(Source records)
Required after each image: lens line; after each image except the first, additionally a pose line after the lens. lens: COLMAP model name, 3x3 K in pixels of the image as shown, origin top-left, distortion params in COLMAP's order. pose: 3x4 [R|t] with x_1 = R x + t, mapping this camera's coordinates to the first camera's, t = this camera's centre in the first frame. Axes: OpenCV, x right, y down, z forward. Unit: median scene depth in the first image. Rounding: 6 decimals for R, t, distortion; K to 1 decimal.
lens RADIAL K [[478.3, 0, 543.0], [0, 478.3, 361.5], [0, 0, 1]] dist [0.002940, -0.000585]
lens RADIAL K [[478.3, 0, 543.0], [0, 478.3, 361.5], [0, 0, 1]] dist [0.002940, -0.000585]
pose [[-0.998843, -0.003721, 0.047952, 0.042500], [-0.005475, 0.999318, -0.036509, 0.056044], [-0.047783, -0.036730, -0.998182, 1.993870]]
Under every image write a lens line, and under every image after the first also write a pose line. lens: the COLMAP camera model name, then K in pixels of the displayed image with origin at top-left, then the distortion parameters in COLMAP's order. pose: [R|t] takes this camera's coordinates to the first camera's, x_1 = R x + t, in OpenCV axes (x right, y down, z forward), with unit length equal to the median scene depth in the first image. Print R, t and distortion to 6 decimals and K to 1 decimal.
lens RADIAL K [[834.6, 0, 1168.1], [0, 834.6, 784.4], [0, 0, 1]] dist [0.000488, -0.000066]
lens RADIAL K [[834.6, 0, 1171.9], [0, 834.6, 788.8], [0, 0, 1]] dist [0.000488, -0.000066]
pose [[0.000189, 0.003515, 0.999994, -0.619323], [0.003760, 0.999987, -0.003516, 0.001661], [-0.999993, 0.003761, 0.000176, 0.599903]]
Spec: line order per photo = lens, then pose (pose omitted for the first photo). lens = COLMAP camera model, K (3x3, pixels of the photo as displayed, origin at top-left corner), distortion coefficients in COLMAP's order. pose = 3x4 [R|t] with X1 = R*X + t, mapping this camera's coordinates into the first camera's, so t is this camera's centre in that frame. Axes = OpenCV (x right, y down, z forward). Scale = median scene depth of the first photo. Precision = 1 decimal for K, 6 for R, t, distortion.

* _TASK ITEM_:
Beginning at the line that contains "Under every image write" and ending at the last line above, copy each line without any change.

* _SOLVED PROBLEM_:
Under every image write a lens line, and under every image after the first also write a pose line. lens: the COLMAP camera model name, then K in pixels of the displayed image with origin at top-left, then the distortion parameters in COLMAP's order. pose: [R|t] takes this camera's coordinates to the first camera's, x_1 = R x + t, in OpenCV axes (x right, y down, z forward), with unit length equal to the median scene depth in the first image. Print R, t and distortion to 6 decimals and K to 1 decimal.
lens RADIAL K [[834.6, 0, 1168.1], [0, 834.6, 784.4], [0, 0, 1]] dist [0.000488, -0.000066]
lens RADIAL K [[834.6, 0, 1171.9], [0, 834.6, 788.8], [0, 0, 1]] dist [0.000488, -0.000066]
pose [[0.000189, 0.003515, 0.999994, -0.619323], [0.003760, 0.999987, -0.003516, 0.001661], [-0.999993, 0.003761, 0.000176, 0.599903]]
Spec: line order per photo = lens, then pose (pose omitted for the first photo). lens = COLMAP camera model, K (3x3, pixels of the photo as displayed, origin at top-left corner), distortion coefficients in COLMAP's order. pose = 3x4 [R|t] with X1 = R*X + t, mapping this camera's coordinates into the first camera's, so t is this camera's centre in that frame. Axes = OpenCV (x right, y down, z forward). Scale = median scene depth of the first photo. Precision = 1 decimal for K, 6 for R, t, distortion.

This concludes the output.